Tomas Milian, the Cuban-American-Italian actor best known for his work in Italian genre films and Spaghetti Westerns, has died at the age of 84. Italian news agency ANSA reported that he died of a stroke in his Miami home on Wednesday.
Milian, whose real name was Tomas Quintin Rodriguez Milian, worked with a host of top-notch directors such as Steven Soderbergh, Bernardo Bertolucci and Steven Spielberg, and was recognized for the emotional intensity and humor he brought to his roles.
He was born in Havana, Cuba, in 1933 to a Cuban general who was arrested and jailed during the Cuban revolution. After this, Milian moved to New York City where he was a student of Polish-American actor Lee Strasberg. He studied method acting at NYC’s Actors Studio before moving to Italy, where he was cast in a host of supporting roles throughout the late 1950s and early 1960s, including Carol Reed’s The Agony and the Ecstasy.

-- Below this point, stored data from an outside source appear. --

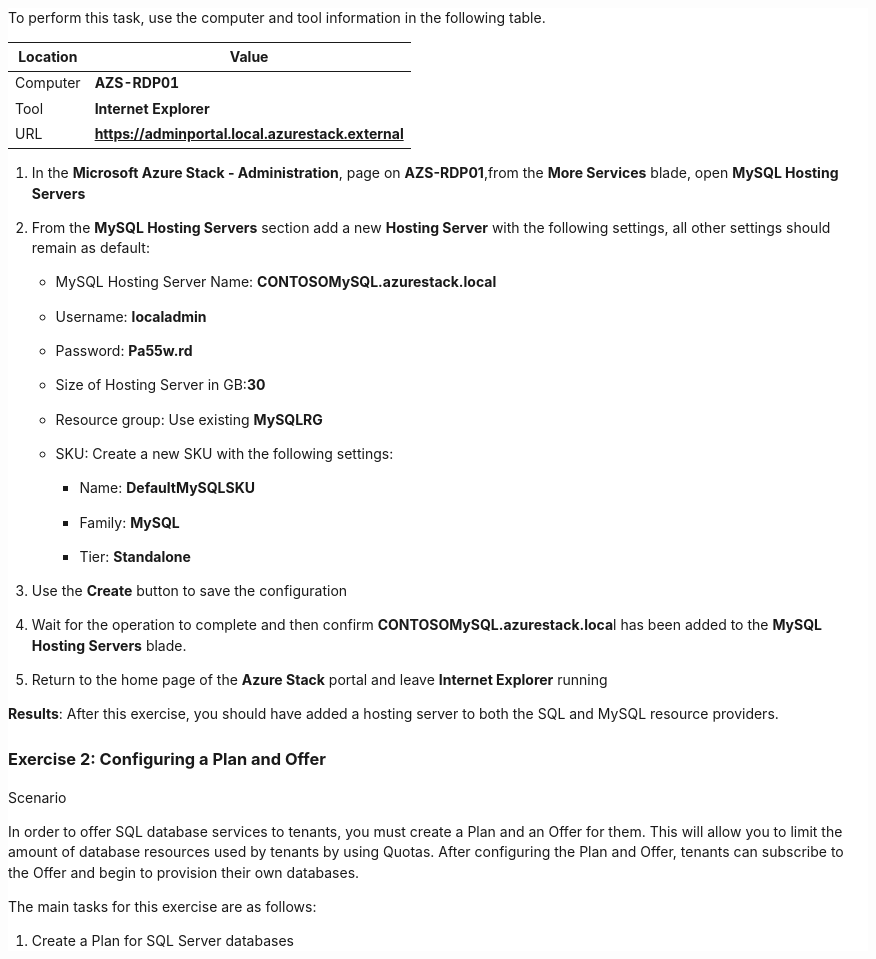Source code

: To perform this task, use the computer and tool information in the following
table.

| Location | Value                                             |
|----------|---------------------------------------------------|
| Computer | **AZS-RDP01**                                     |
| Tool     | **Internet Explorer**                             |
| URL      | **https://adminportal.local.azurestack.external** |

1.  In the **Microsoft Azure Stack - Administration**, page on
    **AZS-RDP01**,from the **More Services** blade, open **MySQL Hosting
    Servers**

2.  From the **MySQL Hosting Servers** section add a new **Hosting Server** with
    the following settings, all other settings should remain as default:

    -   MySQL Hosting Server Name: **CONTOSOMySQL.azurestack.local**

    -   Username: **localadmin**

    -   Password: **Pa55w.rd**

    -   Size of Hosting Server in GB:**30**

    -   Resource group: Use existing **MySQLRG**

    -   SKU: Create a new SKU with the following settings:

        -   Name: **DefaultMySQLSKU**

        -   Family: **MySQL**

        -   Tier: **Standalone**

3.  Use the **Create** button to save the configuration

4.  Wait for the operation to complete and then confirm
    **CONTOSOMySQL.azurestack.loca**l has been added to the **MySQL Hosting
    Servers** blade.

5.  Return to the home page of the **Azure Stack** portal and leave **Internet
    Explorer** running

**Results**: After this exercise, you should have added a hosting server to both
the SQL and MySQL resource providers.

### Exercise 2: Configuring a Plan and Offer

Scenario

In order to offer SQL database services to tenants, you must create a Plan and
an Offer for them. This will allow you to limit the amount of database resources
used by tenants by using Quotas. After configuring the Plan and Offer, tenants
can subscribe to the Offer and begin to provision their own databases.

The main tasks for this exercise are as follows:

1.  Create a Plan for SQL Server databases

Most of his pics were shot in Italy and he paired with Italian helmers such as Michelangelo Antonioni, Pier Paolo Pasolini and Bertolucci. He had great success in Spaghetti Western pics where he soon established himself as a dynamic leading actor in pics such as The Big Gundown, The Ugly Ones, Django Kill…If You Live, Shoot, Death Sentence and Tepepa with Orson Welles.
Following a decline in popularity of the genre, Milian turned to Italian’s increasingly popular violent police movies, also known as “poliziottesco” films. He appeared in films such as Umberto Lenzi’s Free Hand for a Tough Cop.
More recently, the Italian actor had roles in Soderberg’s Traffic as the corrupt General Arturo Salazar and Spielberg’s Amistad.
He is survived by his son Tomaso Milian Jr.